==== TEXT FOR ANALYSIS ====

Culture

In Response to Massive Budget Cuts, Here’s How University of Puerto Rico Students Are Fighting Back

Thousands of UPR students march toward el Capitolio in protest. EFE/Archivo

Seven years after the historic 2010 strikes at the University of Puerto Rico—which resulted in expulsions, arrests, police violence and included a monumental 62-day lock-in at the Río Piedras campus—the island’s primary higher education system is now facing its most significant budget cut ever. Originally proposed at $300 million, amounting to about 20 percent of the operating budget, the reduction was officially upped to $450 million under Governor Ricardo Rosselló’s fiscal plan, which was approved on March 14th by the federally appointed fiscal oversight board, La Junta de Control Fiscal.

El Movimiento Estudantil of today is not unlike its previous incarnations; resistance and protest is effectively ingrained in the University of Puerto Rico’s history. Student movements and manifestations dot its timeline from its earliest days, from pushback against the government’s newfound tightened grip in the early 1900s to intense spikes in the ’60s and early ’70s against militarization through the presence of the United States’ ROTC program. In 1981, a 5-month strike ensued in response to tuition hikes, and in the ’90s and mid-2000s marches and other actions were organized with similar grievances as roots.

==== EXERCISE DATA ====

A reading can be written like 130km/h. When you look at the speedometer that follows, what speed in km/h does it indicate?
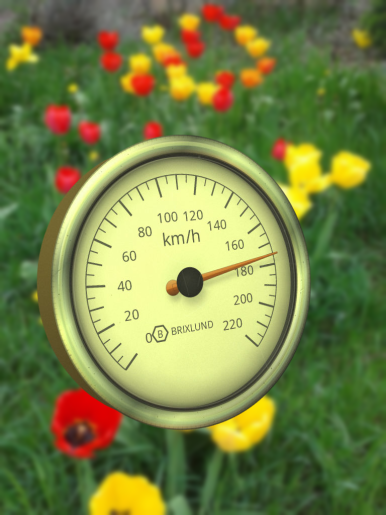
175km/h
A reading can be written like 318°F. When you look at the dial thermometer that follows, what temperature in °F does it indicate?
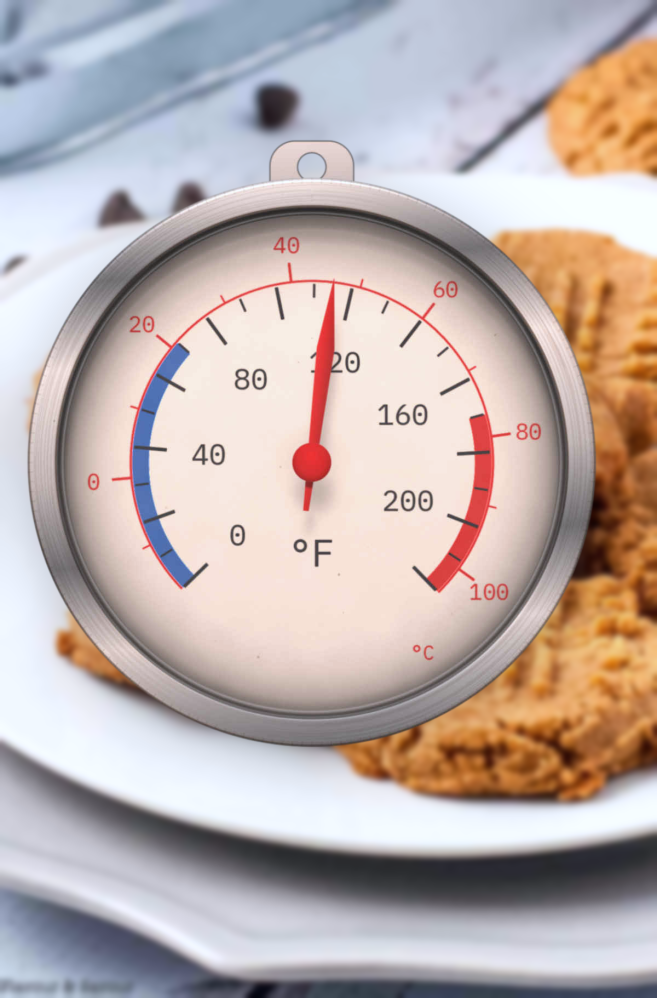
115°F
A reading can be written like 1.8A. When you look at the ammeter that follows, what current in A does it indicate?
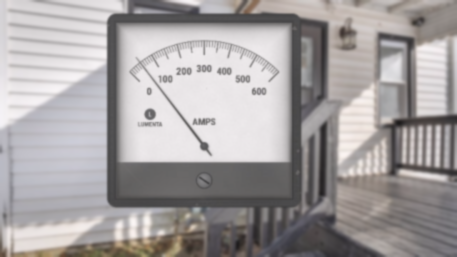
50A
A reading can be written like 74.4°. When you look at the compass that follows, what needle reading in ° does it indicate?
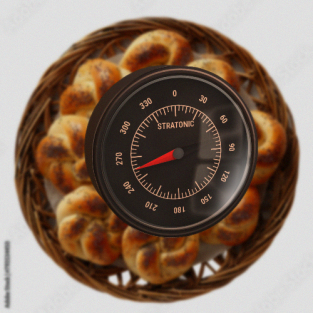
255°
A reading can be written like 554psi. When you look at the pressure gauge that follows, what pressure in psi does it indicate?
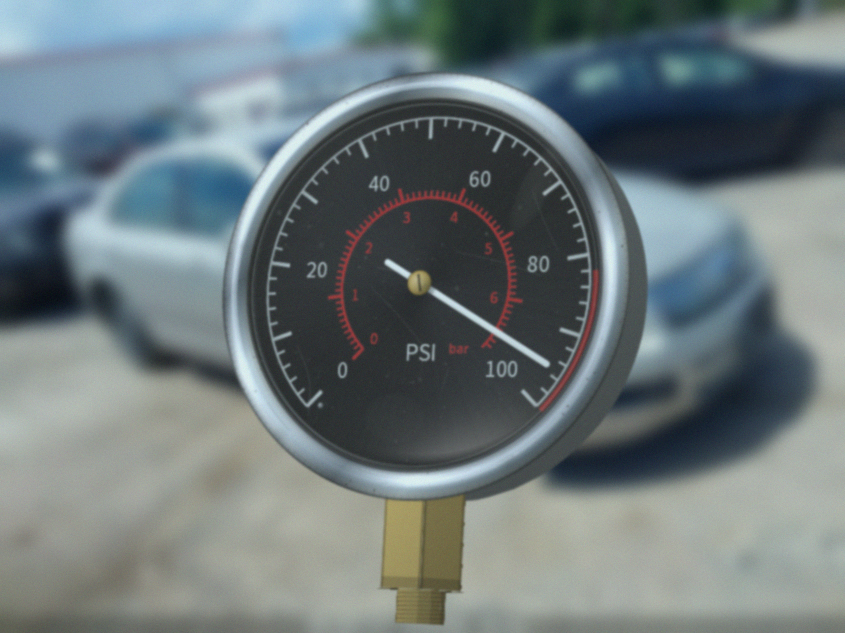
95psi
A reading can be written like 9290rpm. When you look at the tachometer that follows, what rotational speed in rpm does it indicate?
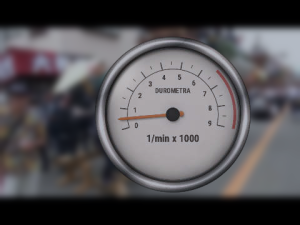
500rpm
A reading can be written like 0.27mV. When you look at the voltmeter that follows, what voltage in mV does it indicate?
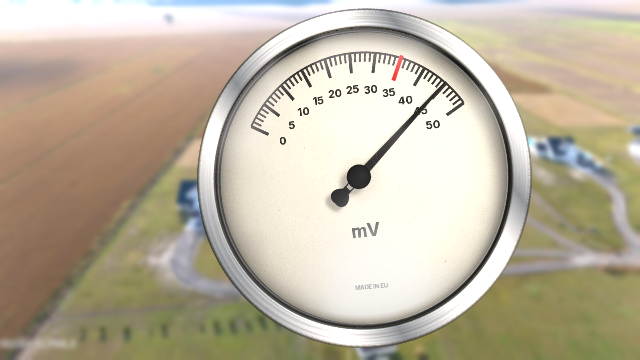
45mV
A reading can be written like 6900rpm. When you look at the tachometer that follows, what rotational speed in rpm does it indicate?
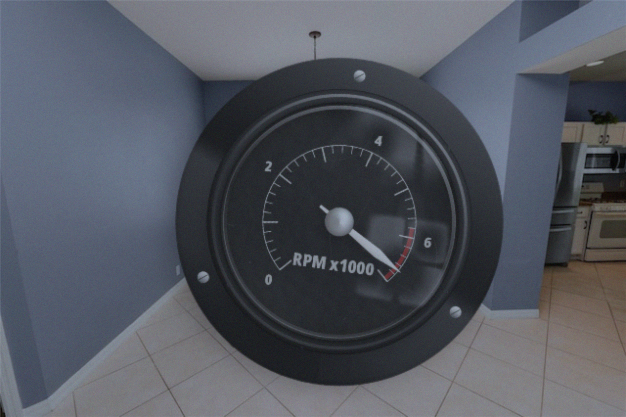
6700rpm
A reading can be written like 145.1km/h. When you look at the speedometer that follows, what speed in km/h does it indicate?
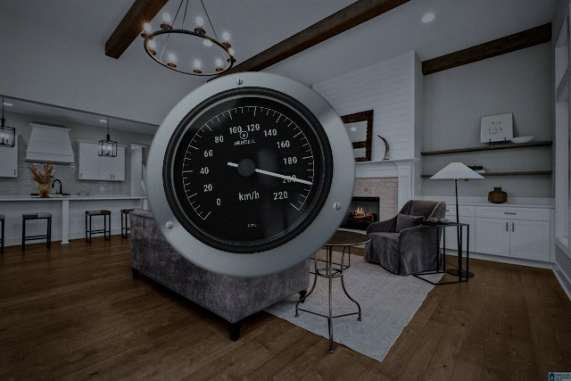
200km/h
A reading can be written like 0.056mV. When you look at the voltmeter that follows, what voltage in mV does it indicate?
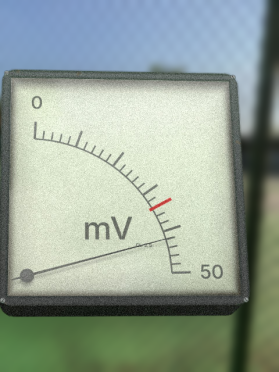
42mV
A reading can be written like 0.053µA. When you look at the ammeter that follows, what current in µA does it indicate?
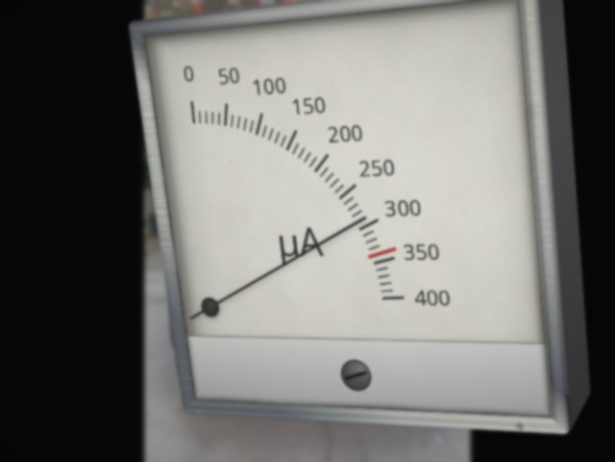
290µA
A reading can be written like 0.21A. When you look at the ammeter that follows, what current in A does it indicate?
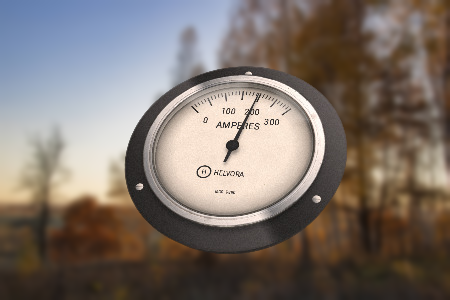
200A
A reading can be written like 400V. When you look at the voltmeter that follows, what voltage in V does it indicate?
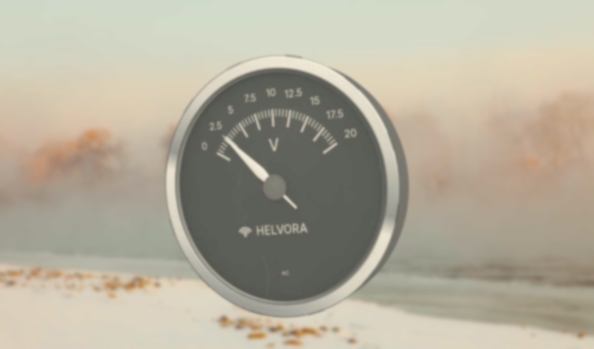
2.5V
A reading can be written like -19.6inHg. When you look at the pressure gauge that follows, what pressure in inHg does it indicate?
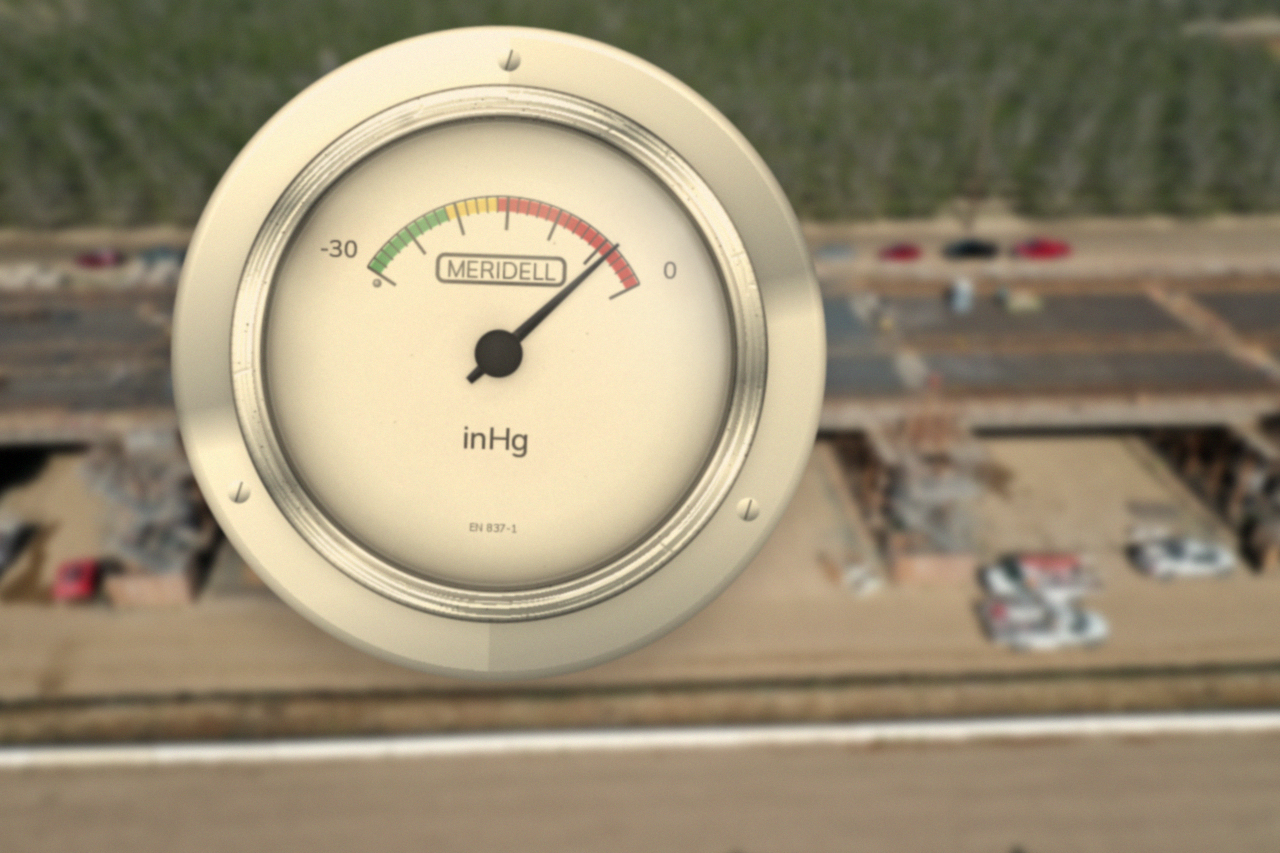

====

> **EXPLORE THE MATERIAL**
a - From the second paragraph of the article on budget cuts at the University of Puerto Rico, list each period of student protest in the university's history, along with what it opposed.
b - Continue the article on budget cuts at the University of Puerto Rico from its last sentence.

> **TASK RESPONSES**
a -
- Early 1900s: pushback against the government's newly tightened grip
- The '60s and early '70s: militarization through the presence of the United States' ROTC program
- 1981: a five-month strike over tuition hikes
- The '90s and mid-2000s: marches and other actions over similar grievances

b -
It’s not only the University of Puerto Rico under attack in 2017—it’s the entire island.

Now, however, the student movement is more intertwined with other efforts. Days after the unprecedented resignation of 11 University Board members in mid-February, a general student assembly was held at the Río Piedras campus and a 48-hour strike resulted. But it’s not only the University of Puerto Rico under attack in 2017—it’s the entire island.

“The budget cuts proposed by La Junta aren’t to help Puerto Rican people, they’re to pay off a debt whose origins are unclear, a debt we’re not sure was taken on responsibly,” says Wilmarí De Jesús Álvarez, President of the Consejo General de Estudiantes del Recinto de Río Piedras.

Masiva manifestación estudiantil supera las 18,000 personas. Estudiantes de todos los recintos de la Universidad de Puerto Rico se congregaron en el lado norte del Capitolio. Junto a sindicatos y sectores solidarios, repudiaron las medidas de austeridad que adelanta el Gobierno y la Junta de Control. El estudiantado marchó hacia la Fortaleza, donde reiteraron su intención de impedir los millonarios recortes a la universidad pública. #ElContrapeso

Posted by Contrapeso Mediático on Friday, February 24, 2017

An audit of that $73 billion debt, she says, is absolutely necessary. She’s not alone: Since PROMESA was passed and its federal oversight board instated, groups have mobilized, protested. They argue that the debt is inherently illegal; they publicly resist any measures taken by the government in its efforts to repay bond holders and hedge funds.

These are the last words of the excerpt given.